"Objectif n°1 revenir vivant" : 20 pompiers de l'Indre et du Cher partent combattre les incendies géants en Gironde

D'un peu partout en Centre-Val de Loire, des effectifs de sapeurs-pompiers prennent la direction de la Gironde, où deux incendies hors de contrôle ravagent la forêt des Landes. L'un de ces volontaires est originaire de là-bas, et prend ce futur combat très à cœur.

"Vous partez à 20, l'important c'est de revenir à 20." Les mots de l'officier sont déterminés, et mesurent la dangerosité de la tâche qui attend cette poignée de sapeurs-pompiers du Berry. Ce mardi 19 juillet, ils ont quitté la caserne de Montierchaume, au nord de Châteauroux, pour prendre la direction des incendies géants qui ravagent la forêt des Landes, en Gironde.

Les effectifs -neuf du Cher et onze de l'Indre- partent relever une équipe déjà partie il y a quelques jours. Les soldats du feu berrichons partent tous ensemble avec quatre véhicules d'intervention. Les camions-citernes spécialisés dans les feux de forêts, permettant de s'aventurer au plus près du feu, sont déjà partis avec la précédente équipe.

Amis et famille évacués

Alors pour combattre des flammes qui ont déjà ravagé plus de 19 000 hectares, les sapeurs-pompiers envoyés sur place ont un profil bien particulier.
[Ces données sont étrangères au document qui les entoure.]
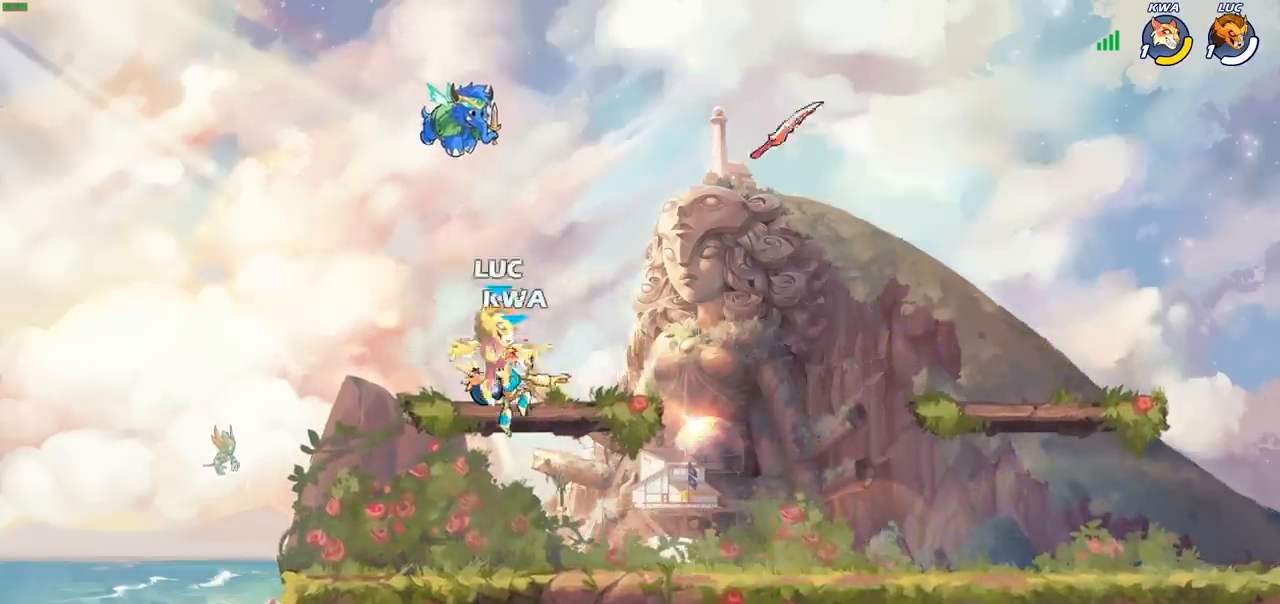
Gameplay with a controller (PlayStation layout); each line is a JSON object with the inputs held at the frame after it. "events" lists button and stick changes between this image and that frame as [ms after this image, input, new state], when the widget could be followed in between. Not read: L3 R3 right_stick.
{"buttons": [], "left_stick": "down", "events": [[33, "left_stick", "right"], [283, "R2", "down"], [317, "left_stick", "down"], [333, "SQUARE", "down"], [417, "R2", "up"], [450, "SQUARE", "up"]]}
Qu'ils soient professionnels ou volontaires, ils doivent être formés aux feux de forêt et à la conduite des camions hors chemin. "Il faut des compétences très spécifiques, pour approcher le feu le plus possible", explique le colonel Stéphane Calimache, directeur du SDIS 36.

Pour certains sapeurs-pompiers, au-delà du devoir, il y a la rage personnelle. Le lieutenant Florian Chainaud avait déjà voulu partir pour la Gironde lors du précédent appel. Originaire du bassin d'Arcachon, il a grandi et vécu jusqu'à ses 21 ans à La Teste-de-Buch, commune aujourd'hui menacée par l'un des deux feux de Gironde. Ses parents y habitent toujours, du moins y habitaient avant d'avoir été évacués, "comme mes amis, tous mes proches", raconte-t-il. C'est "entre autres pour ça que j'y vais".

Bien-sûr, il veut "participer à l'effort commun" en tant que soldat du feu, mais cet incendie là le "touche" plus que les autres. "C'est la forêt dans laquelle j'ai grandie, les plages où j'allais quand j'étais petit." D'autant que, aux dernières nouvelles, le feu se rapprocherait dangereusement des quartiers résidentiels de La Teste. Comme celui des Miquelots, en lisière de forêt, où Florian Chainaud a grandi. "Il y a des pins dans les jardins, il y a des pins dans mon jardin", poursuit-il.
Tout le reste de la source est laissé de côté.